Если не искать глубин и подтекстов, если считывать в пьесе Островского только верхний слой, то сказочка получилась весьма симпатичной. Сцену одели во все «ледяное» — пол из оргстекла, подсвеченного снизу, сверху свисают сосульки, похожие на органные трубы и одновременно на свирели пастушка Леля (сценограф — Мария Утробина, свет  — Дамир Исмагилов): они полифункциональны — из них складываются и крыши Берендеевых домов. В этом пустоватом холодном пространстве существуют веселые обитатели слободки — преимущественно в светлых одеяниях в народном стиле, сюда же прилетают весенние серо-бурые пташки, на трапеции с колосников спускается и Весна — румяная и вся в цветах. Помимо нее, на преимущественно пастельном фоне ярким цветком-доминантой цветет буйная красавица Купава в ядовито-красном платье. Приближаясь к познанию великого чувства любви, Снегурочка ближе к финалу поверх своего белесого платья также наденет похожий огненный халат. Еще летает под колосниками чучело Масленицы — весьма эффектно, а вот таяние показано без затей, неинтересно и даже нелепо: Снегурочка постепенно опускается в лючок, а перед тем, как ему захлопнуться у нее над головой, ее венок, дар матери Весны, вышвыривают из-под сцены обратно наверх. В зале раздаются смешки — закономерно, поскольку постановщики не потрудились ни над чудесами, ни над метафорой.

В драматических актерских работах заметна немалая дистанция между легкими, ироничными и пластичными мастерами — Ириной Муравьевой (Бобылиха), Владимиром Носиком (Бобыль), Михаилом Филипповым (Берендей) — и молодыми красавицами Анастасией Ермошиной (Снегурочка), Алиной Колесниковой (Купава), Ольгой Абрамовой (Весна), которые говорят с ультрасовременными интонациями, мешающими поверить в правдоподобие создаваемых ими сказочных образов. Где-то посередине зрелый и брутальный Мизгирь Андрея Чубченко — своего рода мостик среднего поколения, несколько примиряющий антагонизм актерских манер.

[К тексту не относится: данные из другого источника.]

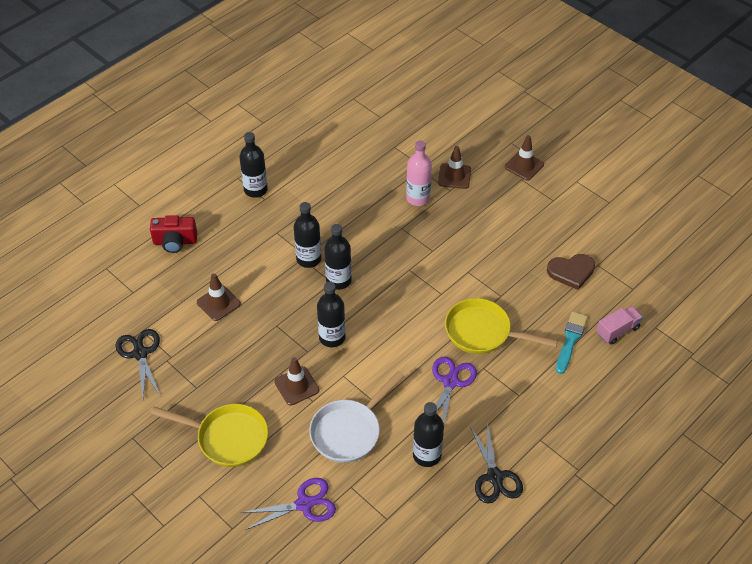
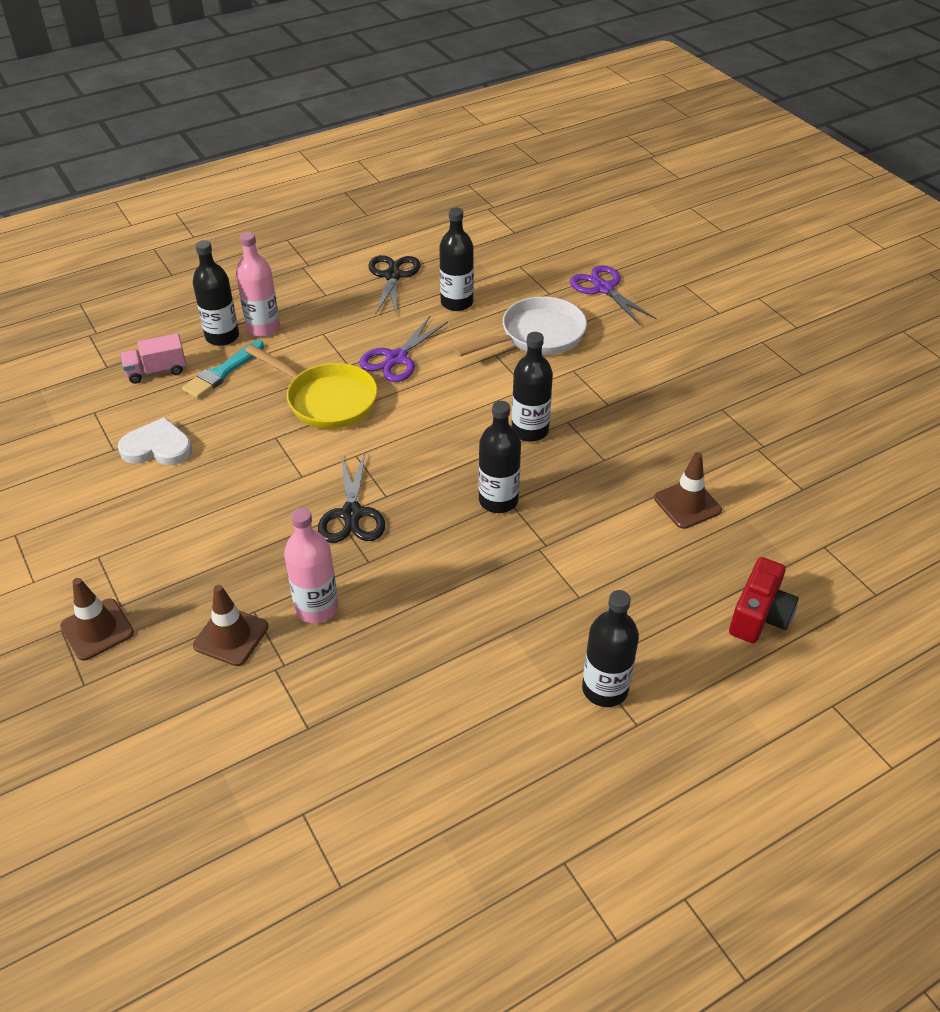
camera: 165 degrees left, 5 degrees down
(140, 353) = (802, 460): black scissors -> black scissors (352, 514)
(175, 242) = (759, 616): red camera -> red camera turned 105 degrees clockwise
(227, 438) = (684, 354): yellow pan -> none
(296, 386) = (590, 387): brown traffic cone -> none
(304, 504) = (603, 288): purple scissors -> purple scissors turned 60 degrees clockwise
(308, 259) = (536, 541): black bottle -> black bottle (222, 337)
(568, 390) = (263, 328): none -> pink bottle
(571, 272) = (157, 447): brown heart -> white heart

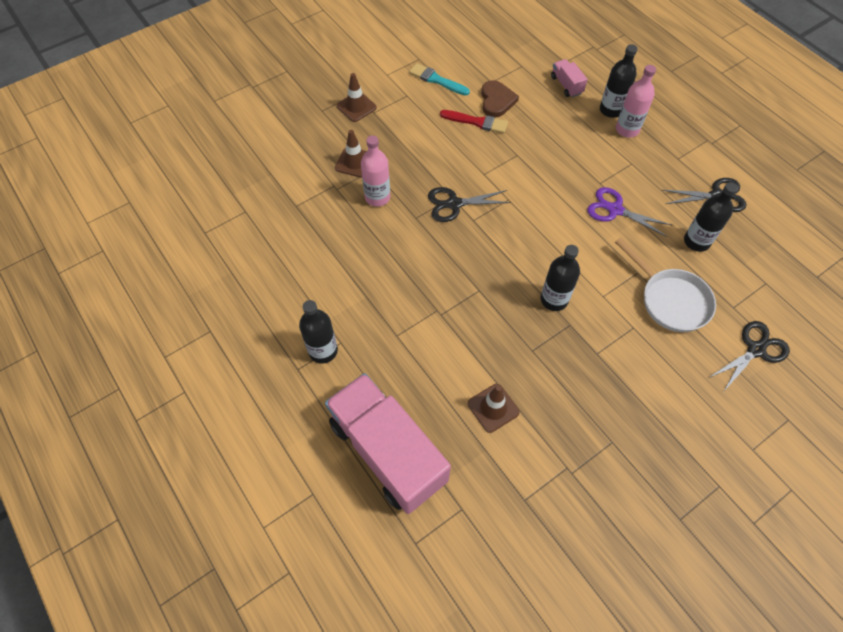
camera: 85 degrees right, 15 degrees up
(157, 447) = (496, 101): white heart -> brown heart
(194, 474) = (477, 122): none -> red brush
(222, 372) = (574, 117): turquoise brush -> turquoise brush (436, 80)
(326, 400) = (559, 176): yellow pan -> none
(498, 500) = (478, 283): black bottle -> none
(603, 288) = (755, 350): purple scissors -> black scissors
(759, 616) = (388, 451): red camera -> pink truck

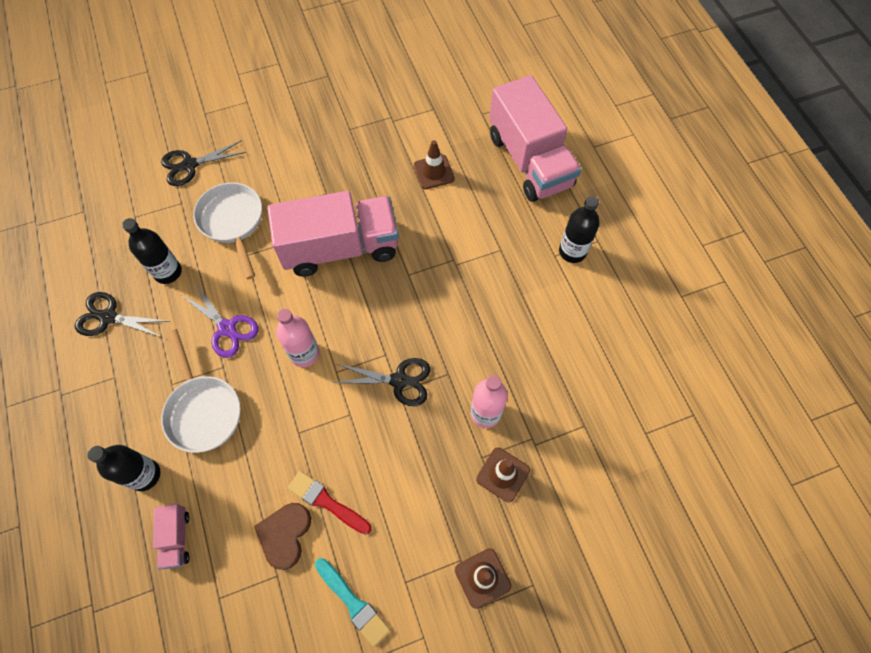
camera: 165 degrees left, 5 degrees up
(554, 299) = (340, 248): black bottle -> pink truck
(596, 153) = (203, 410): none -> white pan
(627, 129) = (145, 436): pink bottle -> pink bottle (304, 354)

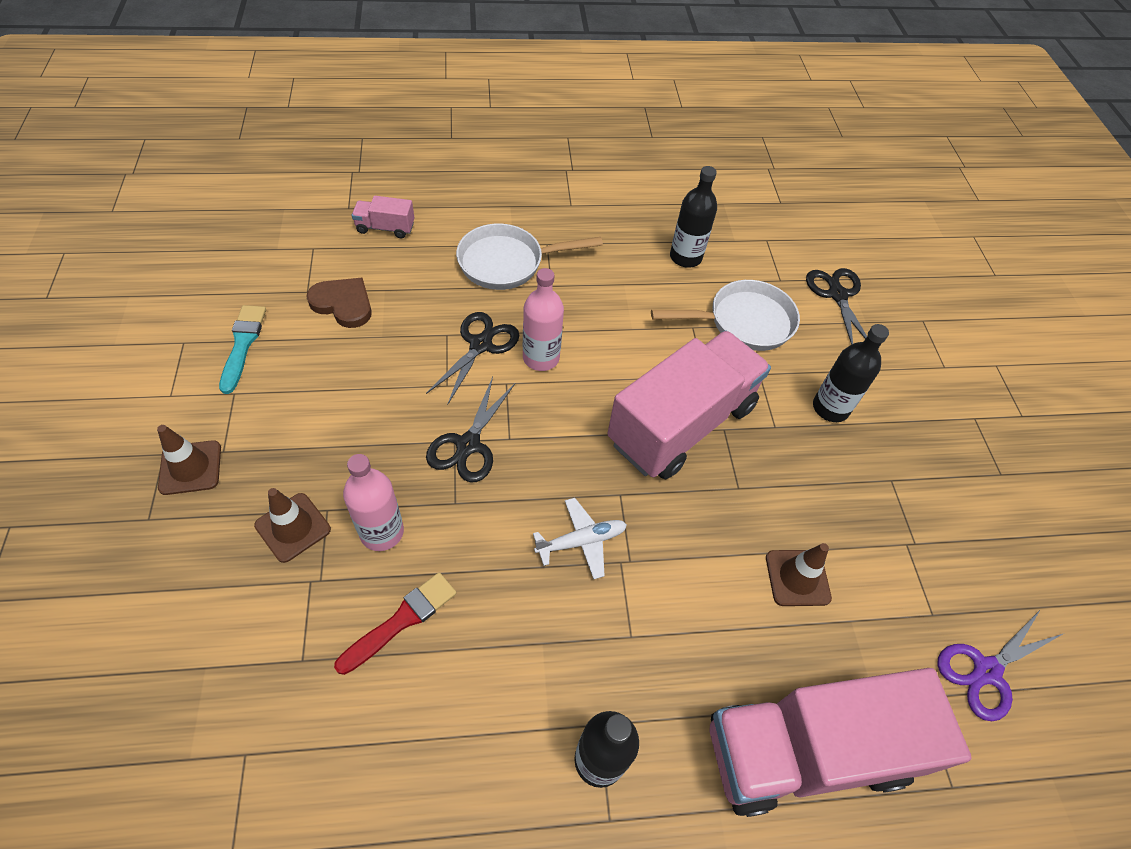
camera: 100 degrees right, 10 degrees down
(108, 317) = (641, 207): black scissors -> black scissors (480, 345)
(145, 475) = (458, 214): black bottle -> black bottle (830, 408)
(227, 328) = (598, 295): purple scissors -> purple scissors (986, 671)
(327, 502) = (357, 344): red brush -> red brush (401, 620)
(340, 248) = (681, 424): pink truck -> pink truck turned 135 degrees counterclockwise
(353, 603) = (243, 344): turquoise brush -> turquoise brush turned 120 degrees clockwise
(450, 289) = (581, 541): none -> white plane

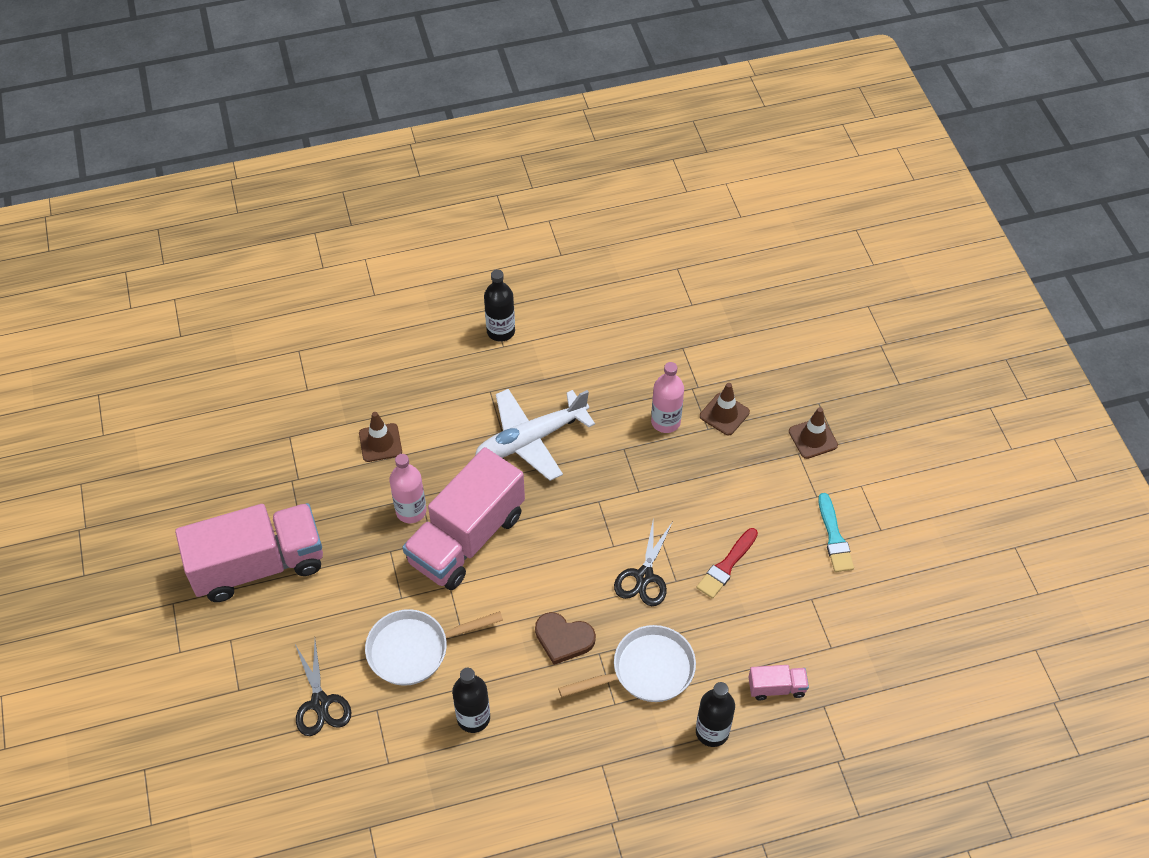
camera: 175 degrees right, 0 degrees up
(343, 304) = (774, 592): brown heart -> brown heart (563, 639)
(401, 620) = (633, 376): red brush -> red brush (726, 566)
(468, 445) = (627, 490): black scissors -> none
(541, 358) = (591, 574): pink bottle -> pink bottle (411, 511)
(581, 541) = (530, 439): white plane -> white plane, size x1.90
(806, 751) = (382, 353): pink truck -> pink truck (258, 565)
(830, 408) = (342, 577): black bottle -> black bottle (712, 731)
(986, 671) = (261, 410): purple scissors -> none

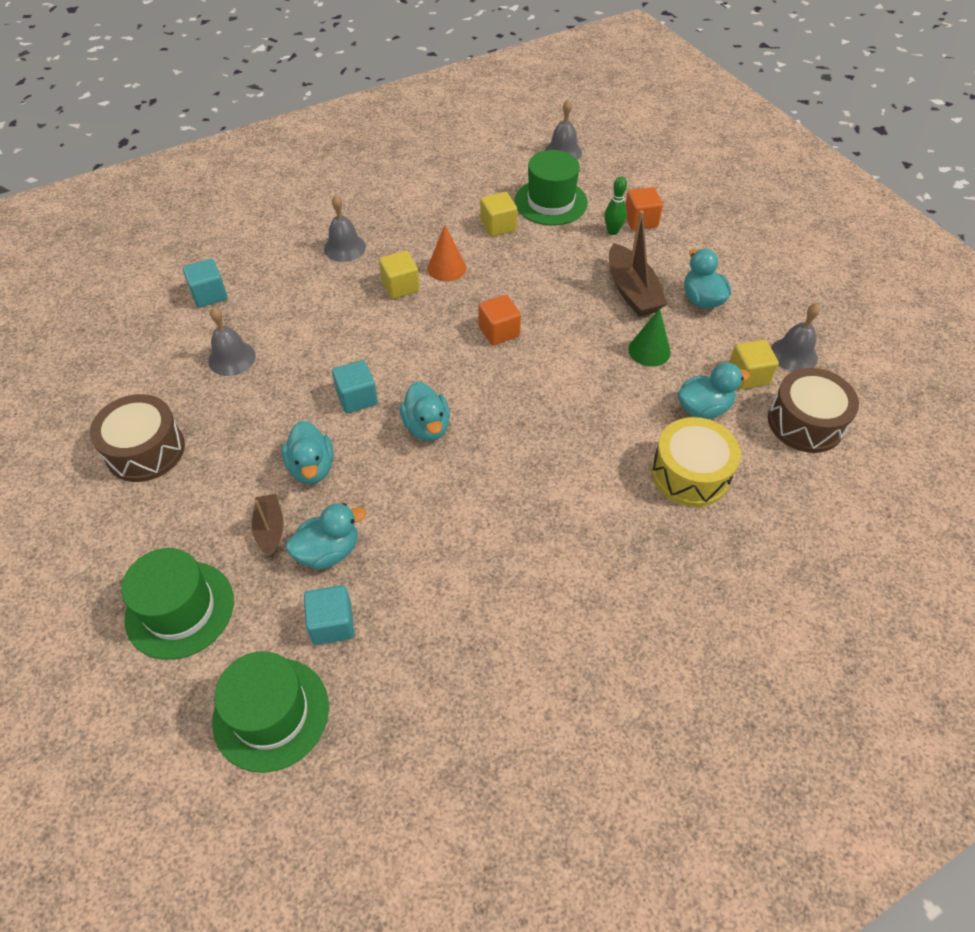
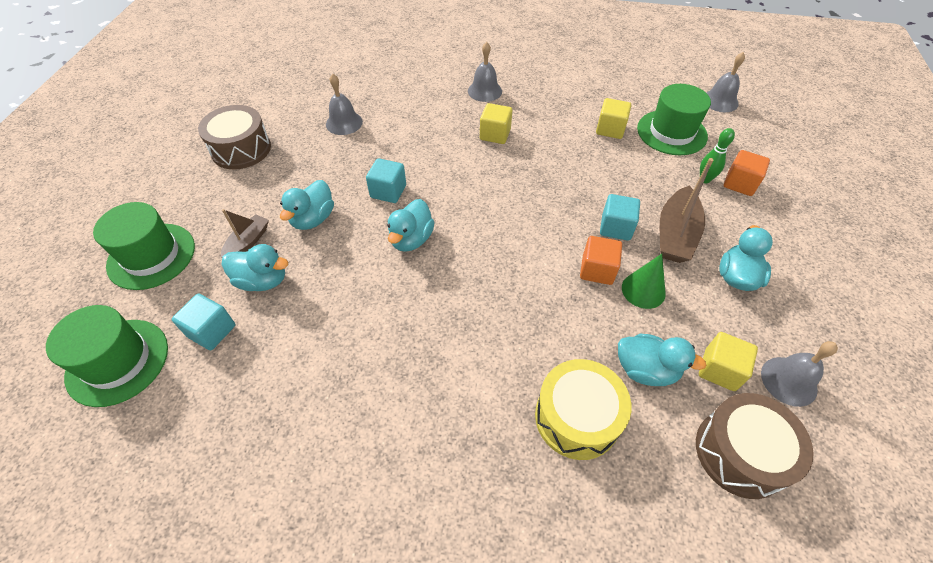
camera: 40 degrees right, 0 degrees up
(209, 295) = (373, 79): turquoise cube -> turquoise cube (616, 228)
(446, 268) = (540, 139): orange cone -> none
(499, 331) = (532, 204): orange cube -> orange cube (597, 270)

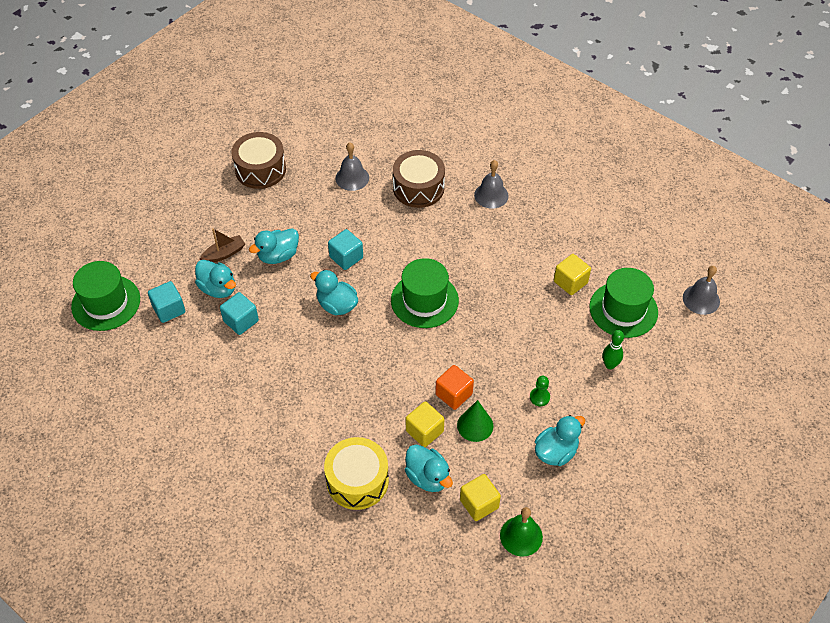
camera: 30 degrees right, 0 degrees up
(151, 256) = (157, 235): green hat -> green hat (424, 300)
(411, 239) = (337, 305): turquoise duck -> turquoise duck turned 75 degrees clockwise
(495, 134) = (466, 243): yellow cube -> yellow cube (424, 431)
(616, 228) = (497, 369): turquoise cube -> turquoise cube (241, 321)
(675, 234) = (539, 397): brown boat -> green pawn
(739, 183) = (637, 382): orange cube -> none
(740, 453) = (444, 556): brown drum -> brown drum (418, 188)
(789, 381) = (521, 536): grey bell -> green bell

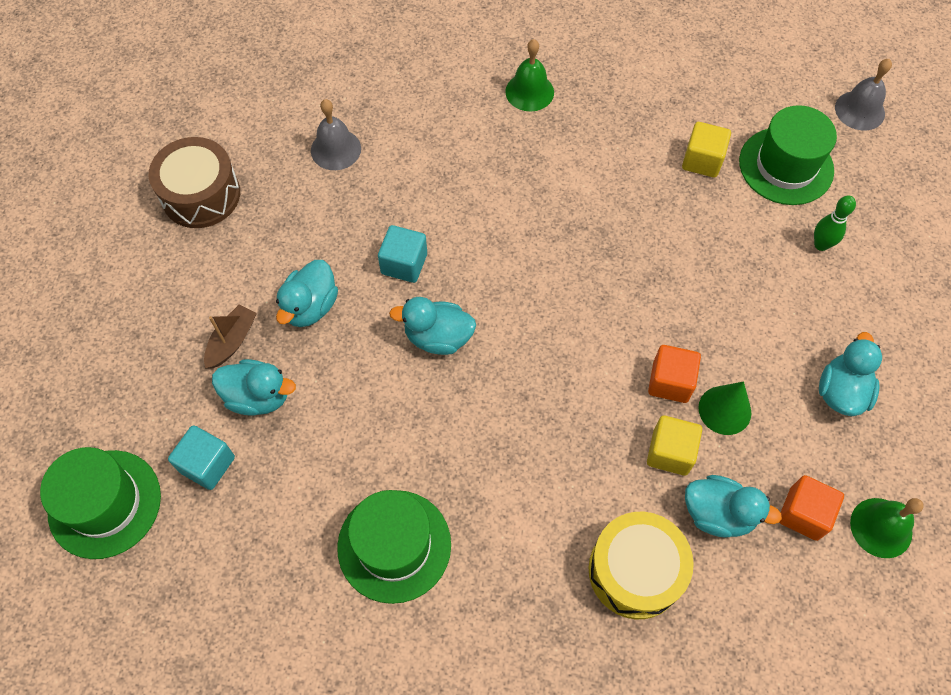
camera: 30 degrees left, 10 degrees up
(241, 321) = (323, 427): turquoise cube -> none
(418, 188) = (432, 123): brown drum -> none
(424, 300) = (545, 273): green hat -> green hat (394, 545)
(479, 504) = (803, 514): yellow cube -> orange cube
(491, 195) = (529, 92): grey bell -> green bell
(539, 397) = (772, 330): green pawn -> none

Поющих персонажей немного — Мороз, оказывающийся вопреки ожиданиям тенором (его поет и играет Константин Артемьев), привычное контральто Лель (Алина Черташ), бросающий вызов Лелю слобожанин Брусило (задорный тенор Иван Максимейко) — он хочет потягаться с признанным дамским угодником и поискать любовных утех. Солисты Большого качественно озвучивают сольные номера Чайковского, а большего от их персонажей и не требуется — образы нарисованы вокальными средствами и весьма удачно. Кроме сольных партий, немало хоров и симфонических антрактов, в том числе танцевальных. За счет этого действо оказывается смещенным от драмы в сторону музыкального спектакля, так что трудно назвать работу Чайковского всего лишь музыкой к пьесе: она стоит где-то на полпути к полноценной музыкальной драме. Коллективы и солисты Большого под водительством молодого маэстро Ивана Никифорчина радуют высоким качеством исполнения и представляют не самую известную музыку русского гения выразительно и прочувствованно.

Фотографии: Дамир Юсупов / предоставлены Большим театром.